Work with Customers, AWS, GCP, Azure, Netskope Platform Engineering and Operations as well as other teams to ensure all services are successfully deployed and running smoothly.
Deploy kubernetes services across different clouds both public and private. Validate the health and functionality of all services.
Develop innovative ways to smartly measure, monitor & report application and infrastructure health (including CPU, memory, storage, cache, message queues).
Responsible for maintenance of the deployment configuration for our services running on K8s.
Help with migration of services from VMs to K8s or with necessary changes to support infrastructure improvements.
Run scripts and other tools in production to validate new system deployments and to update binaries and content.
Gain deep knowledge of our application stack.
Help formulate runbooks for any production related activities.
Monitor for successful log ingestion and metrics emissions.
Contribute to improving performance and bottlenecks due to latency of our microservices.
Solve scaling issues including auto-scaling, capacity management and planning.

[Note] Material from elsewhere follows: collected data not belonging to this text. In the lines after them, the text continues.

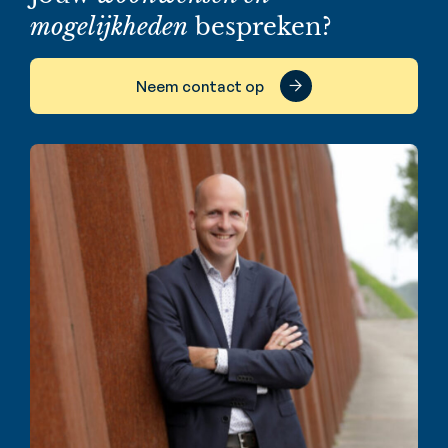
mogelijkheden
bespreken?
Neem contact op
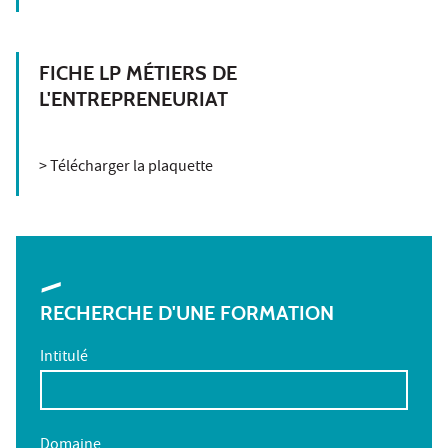
FICHE LP MÉTIERS DE
L'ENTREPRENEURIAT
> Télécharger la plaquette
RECHERCHE D'UNE FORMATION
Intitulé
Domaine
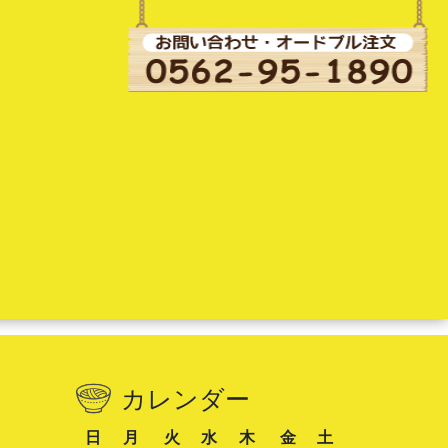
カレンダー
日
月
火
水
木
金
土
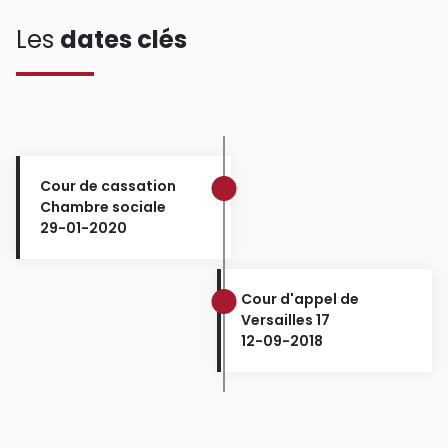
Les
dates clés
Cour de cassation
Chambre sociale
29-01-2020
Cour d'appel de
Versailles 17
12-09-2018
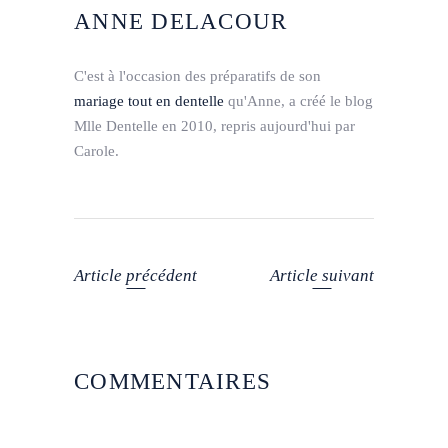
ANNE DELACOUR
C'est à l'occasion des préparatifs de son
mariage tout en dentelle
qu'Anne, a créé le blog
Mlle Dentelle en 2010, repris aujourd'hui par
Carole.
Article précédent
Article suivant
COMMENTAIRES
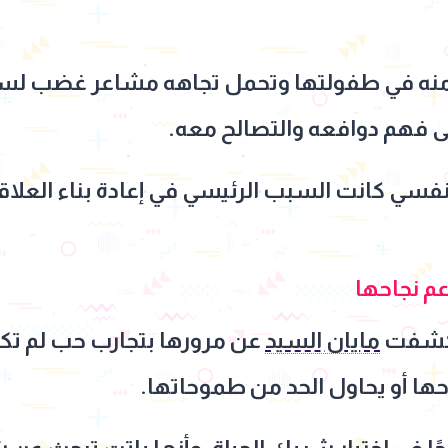
 منه في طفولتها وتحمل تجاهه مشاعر غضب لسن
ى فهم دوافعه والتصالح معه.
فسي كانت السبب الرئيسي في إعادة بناء العلاق
م نجاحها
 كشفت
مايان السيد
عن مرورها بتجارب حب لم ت
ها أو يحاول الحد من طموحاتها.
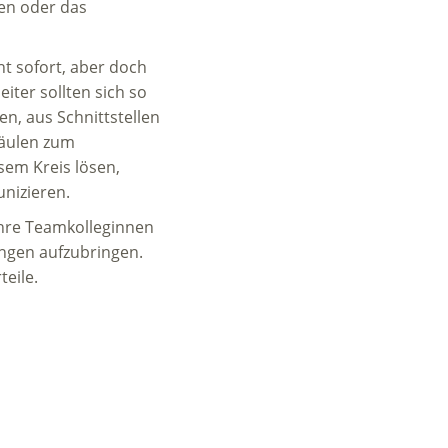
den oder das
t sofort, aber doch
ter sollten sich so
n, aus Schnittstellen
Säulen zum
sem Kreis lösen,
nizieren.
ihre Teamkolleginnen
ungen aufzubringen.
teile.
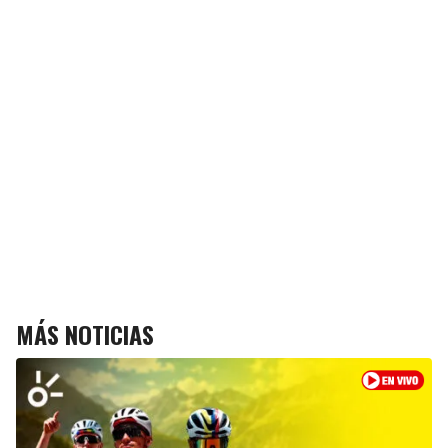
MÁS NOTICIAS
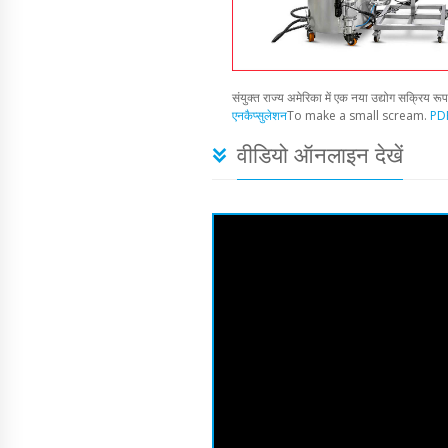
संयुक्त राज्य अमेरिका में एक नया उद्योग सक्रिय रू
एनकैप्सुलेशन
To make a small scream.
PDF
वीडियो ऑनलाइन देखें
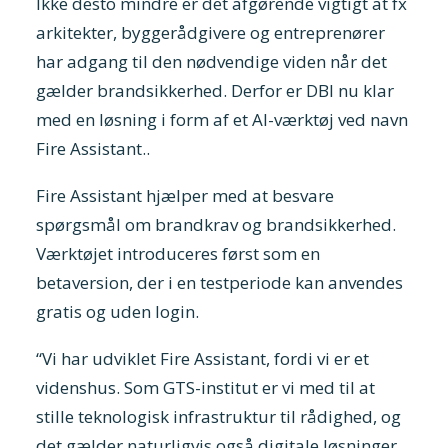
Ikke desto mindre er det afgørende vigtigt at fx
arkitekter, byggerådgivere og entreprenører
har adgang til den nødvendige viden når det
gælder brandsikkerhed. Derfor er DBI nu klar
med en løsning i form af et AI-værktøj ved navn
Fire Assistant..
Fire Assistant hjælper med at besvare
spørgsmål om brandkrav og brandsikkerhed.
Værktøjet introduceres først som en
betaversion, der i en testperiode kan anvendes
gratis og uden login.
“Vi har udviklet Fire Assistant, fordi vi er et
videnshus. Som GTS-institut er vi med til at
stille teknologisk infrastruktur til rådighed, og
det gælder naturligvis også digitale løsninger.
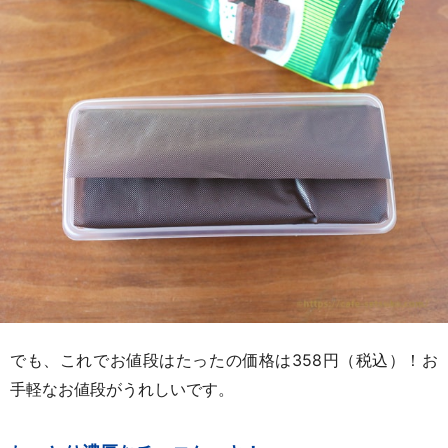
でも、これでお値段はたったの価格は358円（税込）！お
手軽なお値段がうれしいです。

Function well in a fast-paced and rapidly-changing environment
Participate with the dev teams in 24x7 on-call rotations.
Ability to debug and optimize code and automate routine tasks.
Drive efficiencies in systems and processes: capacity planning, configuration management, performance tuning, monitoring and root cause analysis.

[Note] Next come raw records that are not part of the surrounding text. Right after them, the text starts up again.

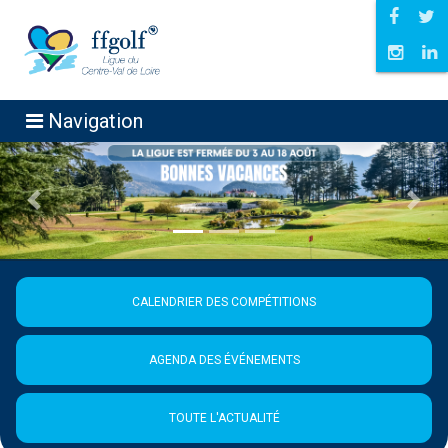
Navigation
Précédent
Suiva
CALENDRIER DES COMPÉTITIONS
AGENDA DES ÉVÉNEMENTS
TOUTE L'ACTUALITÉ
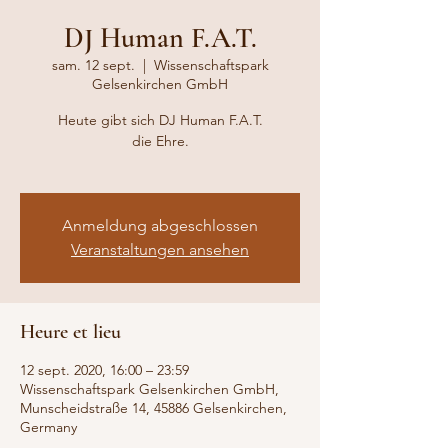
DJ Human F.A.T.
sam. 12 sept.
  |  
Wissenschaftspark
Gelsenkirchen GmbH
Heute gibt sich DJ Human F.A.T.
die Ehre.
Anmeldung abgeschlossen
Veranstaltungen ansehen
Heure et lieu
12 sept. 2020, 16:00 – 23:59
Wissenschaftspark Gelsenkirchen GmbH,
Munscheidstraße 14, 45886 Gelsenkirchen,
Germany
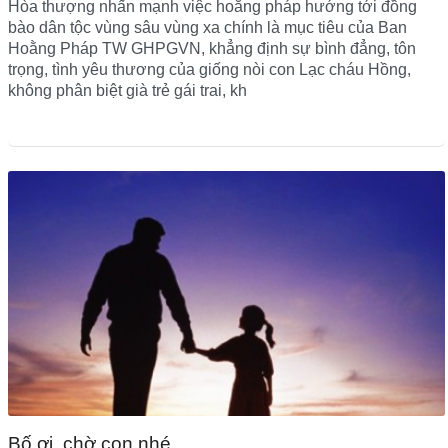
Hòa thượng nhấn mạnh việc hoằng pháp hướng tới đồng
bào dân tộc vùng sâu vùng xa chính là mục tiêu của Ban
Hoằng Pháp TW GHPGVN, khẳng định sự bình đẳng, tôn
trọng, tình yêu thương của giống nòi con Lạc cháu Hồng,
không phân biệt già trẻ gái trai, kh
Bố ơi, chờ con nhé…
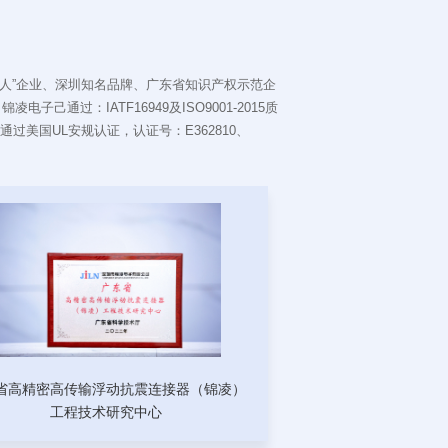
人”企业、深圳知名品牌、广东省知识产权示范企
通过：IATF16949及ISO9001-2015质
通过美国UL安规认证，认证号：E362810、
省高精密高传输浮动抗震连接器（锦凌）
工程技术研究中心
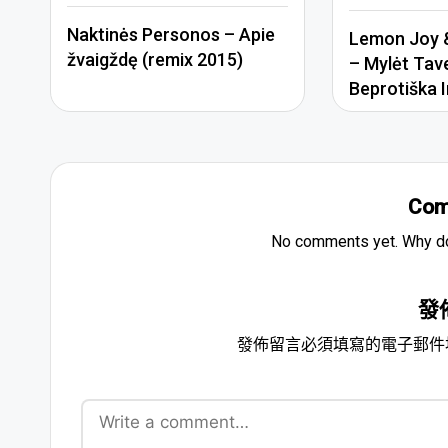
Naktinės Personos – Apie
Lemon Joy &
žvaigždę (remix 2015)
– Mylėt Tav
Beprotiška I
Com
No comments yet. Why don
發
發佈留言必須填寫的電子郵件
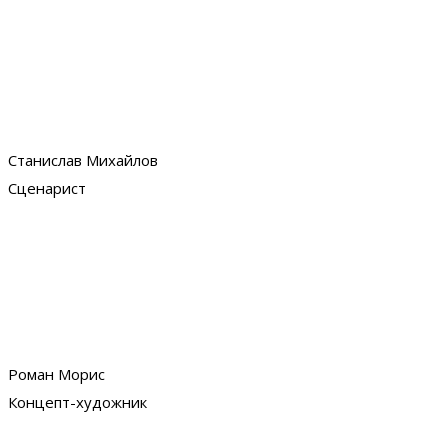
Станислав Михайлов
Сценарист
Роман Морис
Концепт-художник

Wear multiple hats in a fast-paced and rapidly-changing environment.
Solve complex, exciting challenges and improve the depth and breadth of your technical and analytical skills
Required skills and experience:
5+ years of experience troubleshooting Unix/Linux.

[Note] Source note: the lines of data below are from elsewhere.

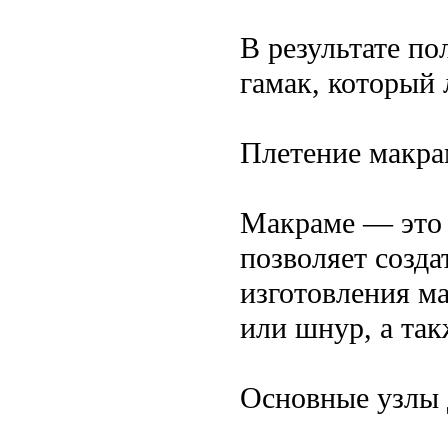
В результате п
гамак, который 
Плетение макра
Макраме — это 
позволяет созда
изготовления ма
или шнур, а так
Основные узлы 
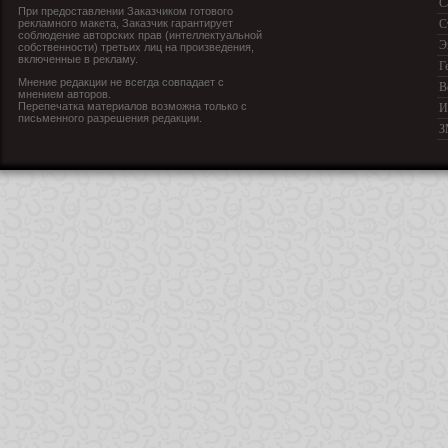
С
При предоставлении Заказчиком готового
рекламного макета, Заказчик гарантирует
С
соблюдение авторских прав (интеллектуальной
Э
собственности) третьих лиц на произведения,
включенные в рекламу.
Г
Мнение редакции не всегда совпадает с
В
мнением авторов.
Перепечатка материалов возможна только с
И
письменного разрешения редакции.
З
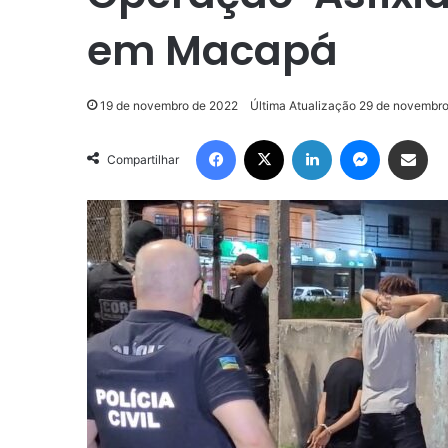
em Macapá
19 de novembro de 2022
Última Atualização 29 de novembr
Facebook
X
Linkedin
Messenge
Compartilhar via e-m
Compartilhar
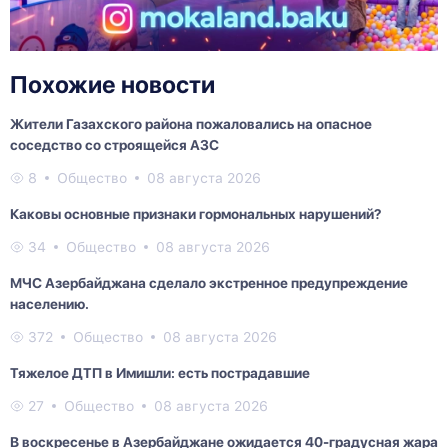
Похожие новости
Жители Газахского района пожаловались на опасное
соседство со строящейся АЗС
8
Общество
08 августа 2026
Каковы основные признаки гормональных нарушений?
34
Общество
08 августа 2026
МЧС Азербайджана сделало экстренное предупреждение
населению.
372
Общество
08 августа 2026
Тяжелое ДТП в Имишли: есть пострадавшие
27
Общество
08 августа 2026
В воскресенье в Азербайджане ожидается 40-градусная жара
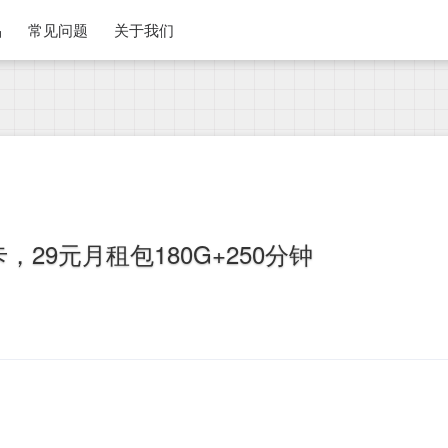
品
常见问题
关于我们
29元月租包180G+250分钟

Excellent written and verbal communication skills.
Understanding of Networking concepts - TCP/IP, SSL/TLS, IPSec, GRE, VPN.
Experience with one or more of the following languages: Python, Golang, C++, C.
Experience with algorithms, data structures, complexity analysis, and software design.
Hands-on experience with cloud services (OpenStack, AWS, GCP, Azure) in a highly available and scalable production environment.
Experience with CICD and using automation tools such as Jenkins, Ansible, Spinnaker.
Knowledge of distributed systems is a big plus.
Previous experience working with a geographically distributed team with proven ability to work well in a diverse environment with customers, management, other Devops and SREs, developers, and quality assurance engineers.
Experience with Sumo Logic, Grafana/Prometheus and Elastic Stack.
Demonstrated ability to own and deliver projects independently and in a timely manner.
Education:
BSCS or equivalent required, MSCS or equivalent strongly preferred.